Radius of Convergence of $(1-x)^{1/4}$

Question

This is my first post so I am very new to MathJax formatting - i apologize in advance for the messy formatting

This equation becomes $$\sum_{n=2}^\infty \frac{(4n-5) x^n}{(4^n)n!}$$

The textbook says the ratio test would be:

$$\lim_{n\to \infty} \left\lvert\frac{(4n-1)(4n-5)(x^{n+1})(4^n)n!}{(4n-5)(x^n)(4^{n+1})(n+1)n!}\right\rvert$$

But I thought it would be: $$\lim_{n\to \infty} \left\lvert\frac{(4n-1)(x^{n+1})(4^n)n!}{(4n-5)(x^n)(4^{n+1})(n+1)!}\right\rvert$$

So no extra $(4n-5)$ - but that would result in an addition $(n+1)$ in denominator (because of the expanded factorial) and the radius of convergence would now be infinite (and not $|x| < 1$ as above fraction suggests).

Thanks

Answer 1

Your series as written obviously has an infinite radius of converges, since the denominator grows much faster than the numerator.

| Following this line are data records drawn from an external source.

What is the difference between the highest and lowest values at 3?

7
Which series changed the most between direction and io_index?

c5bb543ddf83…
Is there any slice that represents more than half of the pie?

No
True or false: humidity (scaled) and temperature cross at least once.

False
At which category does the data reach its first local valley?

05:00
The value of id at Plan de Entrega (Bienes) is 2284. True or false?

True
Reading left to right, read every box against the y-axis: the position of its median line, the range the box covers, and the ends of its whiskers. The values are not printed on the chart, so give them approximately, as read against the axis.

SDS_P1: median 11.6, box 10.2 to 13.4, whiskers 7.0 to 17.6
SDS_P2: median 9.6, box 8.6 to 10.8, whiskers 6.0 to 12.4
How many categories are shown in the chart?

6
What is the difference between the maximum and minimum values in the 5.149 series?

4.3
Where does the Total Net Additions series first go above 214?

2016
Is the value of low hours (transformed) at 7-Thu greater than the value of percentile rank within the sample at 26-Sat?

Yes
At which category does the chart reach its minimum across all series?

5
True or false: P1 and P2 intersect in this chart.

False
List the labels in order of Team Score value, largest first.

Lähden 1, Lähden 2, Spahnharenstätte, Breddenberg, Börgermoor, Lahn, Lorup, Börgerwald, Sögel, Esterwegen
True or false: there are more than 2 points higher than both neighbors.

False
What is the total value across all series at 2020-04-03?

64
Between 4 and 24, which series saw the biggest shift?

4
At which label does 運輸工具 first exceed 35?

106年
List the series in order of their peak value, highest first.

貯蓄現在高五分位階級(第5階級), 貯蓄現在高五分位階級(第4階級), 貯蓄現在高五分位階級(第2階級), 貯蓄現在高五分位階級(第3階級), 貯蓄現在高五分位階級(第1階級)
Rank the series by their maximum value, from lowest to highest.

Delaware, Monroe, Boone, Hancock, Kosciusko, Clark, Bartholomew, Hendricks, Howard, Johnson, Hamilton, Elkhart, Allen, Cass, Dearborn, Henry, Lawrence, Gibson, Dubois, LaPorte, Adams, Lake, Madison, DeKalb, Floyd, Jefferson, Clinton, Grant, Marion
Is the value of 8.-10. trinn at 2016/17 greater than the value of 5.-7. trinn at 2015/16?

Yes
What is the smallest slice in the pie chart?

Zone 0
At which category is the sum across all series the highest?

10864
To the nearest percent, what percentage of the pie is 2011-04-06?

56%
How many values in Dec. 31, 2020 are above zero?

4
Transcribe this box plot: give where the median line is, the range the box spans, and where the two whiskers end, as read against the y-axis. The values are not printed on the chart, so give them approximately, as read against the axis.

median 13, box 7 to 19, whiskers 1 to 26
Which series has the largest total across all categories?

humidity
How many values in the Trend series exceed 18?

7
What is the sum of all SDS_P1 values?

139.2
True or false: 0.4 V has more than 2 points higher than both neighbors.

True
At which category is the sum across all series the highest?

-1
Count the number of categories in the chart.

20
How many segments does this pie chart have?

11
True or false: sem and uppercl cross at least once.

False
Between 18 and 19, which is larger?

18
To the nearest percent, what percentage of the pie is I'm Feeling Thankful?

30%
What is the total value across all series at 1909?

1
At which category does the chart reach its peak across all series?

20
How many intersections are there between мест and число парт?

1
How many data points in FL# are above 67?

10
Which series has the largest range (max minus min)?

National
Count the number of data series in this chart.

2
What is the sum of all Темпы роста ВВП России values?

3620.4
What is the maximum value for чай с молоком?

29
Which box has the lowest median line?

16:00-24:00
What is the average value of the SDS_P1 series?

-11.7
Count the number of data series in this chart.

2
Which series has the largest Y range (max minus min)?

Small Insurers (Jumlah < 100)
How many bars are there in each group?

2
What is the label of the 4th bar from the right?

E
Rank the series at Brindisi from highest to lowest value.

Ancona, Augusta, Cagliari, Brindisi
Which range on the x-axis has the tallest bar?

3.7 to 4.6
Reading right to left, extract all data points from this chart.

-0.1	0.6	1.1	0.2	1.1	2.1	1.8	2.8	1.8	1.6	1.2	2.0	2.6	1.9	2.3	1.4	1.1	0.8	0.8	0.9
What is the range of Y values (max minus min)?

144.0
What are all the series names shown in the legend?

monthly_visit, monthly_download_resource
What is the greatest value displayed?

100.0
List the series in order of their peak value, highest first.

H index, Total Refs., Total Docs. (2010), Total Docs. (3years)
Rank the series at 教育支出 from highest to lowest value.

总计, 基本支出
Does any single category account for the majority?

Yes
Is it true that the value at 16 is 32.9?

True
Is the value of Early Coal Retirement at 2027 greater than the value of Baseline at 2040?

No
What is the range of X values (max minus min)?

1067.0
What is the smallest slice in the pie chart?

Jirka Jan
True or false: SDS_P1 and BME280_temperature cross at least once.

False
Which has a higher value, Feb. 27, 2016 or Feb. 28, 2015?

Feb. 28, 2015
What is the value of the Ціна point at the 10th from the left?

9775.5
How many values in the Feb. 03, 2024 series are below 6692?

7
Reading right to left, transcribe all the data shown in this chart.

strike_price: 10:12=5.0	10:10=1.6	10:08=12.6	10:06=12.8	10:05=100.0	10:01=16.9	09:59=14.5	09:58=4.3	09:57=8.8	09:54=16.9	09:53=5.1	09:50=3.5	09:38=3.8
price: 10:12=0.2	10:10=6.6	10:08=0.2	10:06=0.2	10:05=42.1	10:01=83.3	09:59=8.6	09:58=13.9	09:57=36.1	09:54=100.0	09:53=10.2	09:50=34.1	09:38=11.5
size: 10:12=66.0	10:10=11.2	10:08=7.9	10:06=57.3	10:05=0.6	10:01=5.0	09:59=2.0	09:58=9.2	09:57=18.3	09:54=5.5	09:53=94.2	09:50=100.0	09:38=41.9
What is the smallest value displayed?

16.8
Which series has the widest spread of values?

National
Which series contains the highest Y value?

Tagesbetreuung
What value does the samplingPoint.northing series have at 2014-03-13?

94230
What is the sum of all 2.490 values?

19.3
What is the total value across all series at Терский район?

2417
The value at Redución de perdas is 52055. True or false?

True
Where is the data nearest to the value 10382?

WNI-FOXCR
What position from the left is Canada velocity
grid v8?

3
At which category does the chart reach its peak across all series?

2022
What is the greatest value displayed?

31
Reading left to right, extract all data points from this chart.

However, this is because there is a mistake - the numerator should be $(4n-5)!.$

Answer 2

The generalized binomial series is

$$ (1 \ + \ x)^p \ \ = \ \ \sum_{n=0}^\infty \ \left( \begin{array}{c} p \\ n \end{array} \right) \ x^n \ \ , $$

which becomes $$ (1 \ - \ x)^p \ \ = \ \ \sum_{n=0}^\infty \ (-1)^n \ \left( \begin{array}{c} p \\ n \end{array} \right) \ x^n \ \ $$

for the base $ \ (1 \ - \ x) \ $ . Writing out the first few terms of the series with the fractional binomial coefficients for $ \ p \ = \ \frac14 \ $ gives us

$$ (1 \ - \ x)^{1/4} \ \ = \ \ 1 \ · \left( \begin{array}{c} \frac14 \\ 0 \end{array} \right) \ x^0 \ \ + \ \ -1 \ · \left( \begin{array}{c} \frac14 \\ 1 \end{array} \right) \ x^1 \ \ + \ \ 1 \ · \left( \begin{array}{c} \frac14 \\ 2 \end{array} \right) \ x^2 \ \ + \ \ -1 \ · \left( \begin{array}{c} \frac14 \\ 3 \end{array} \right) \ x^3 \ \ + \ \ldots $$

$$ = \ \ 1 \ · \frac{ 1}{0!} \ x^0 \ \ - \ \ 1 \ · \frac{ \frac14 }{1!} \ x^1 \ \ + \ \ 1 \ · \frac{ \frac14 · \left( \frac{-3}{4} \right)}{2!} \ x^2 \ \ - \ \ 1 \ ·\frac{ \frac14 · \left( \frac{-3}{4} \right) · \left( \frac{-7}{4} \right) }{3!} \ x^3 \ \ + \ \ldots $$

$$ = \ \ 1 \ \ - \ \ \frac{ 1 }{4 \ · \ 1!} \ x^1 \ \ + \ \ \frac{ 1 · ( -3)}{4^2 \ · \ 2!} \ x^2 \ \ - \ \ \frac{ 1 · (-3) · (-7) }{4^3 \ · \ 3!} \ x^3 \ \ + \ \ldots $$

There are various ways that people choose for writing the general term; my guess is that this author(s) for your textbook decided to leave the first two terms outside of the general summation to start it at $ \ n \ = \ 2 \ $ (this has no effect on the interval of convergence):

$$ (1 \ - \ x)^{1/4} \ \ = \ \ 1 \ \ - \ \ \frac14 \ x \ \ - \ \ \sum_{n=2}^\infty \ \frac{3 \ · \ 7 \ · \ · \ldots \ · \ (4n-5) }{4^n \ · \ n!} \ x^n \ \ . $$

This is a product of factors in arithmetic progression in the numerator of the general term; that is what must be used in the Ratio Test. Almost all of them will cancel in the calculation, but what will remain is

$$ \lim_{n\to \infty} \ \left\lvert \ \frac{(4[n+1]-5)(4n-5)(x^{n+1})}{4^{n+1} \ · \ (n+1)!} \ · \ \frac{4^n \ · \ n!}{(4n-5)(x^n) } \ \right\rvert \ \ = \ \ \lim_{n\to \infty} \ \left\lvert \ \frac{(4n-1)(x)}{4 \ · \ (n+1)} \ \right\rvert \ \ , $$

which will yield the radius of convergence $ \ R \ = \ 1 \ $ that obtains for the series representing $ \ (1 \ + \ x)^p \ $ . [The generalized binomial series is exactly the same as you would get by deriving a Maclaurin series for these functions.]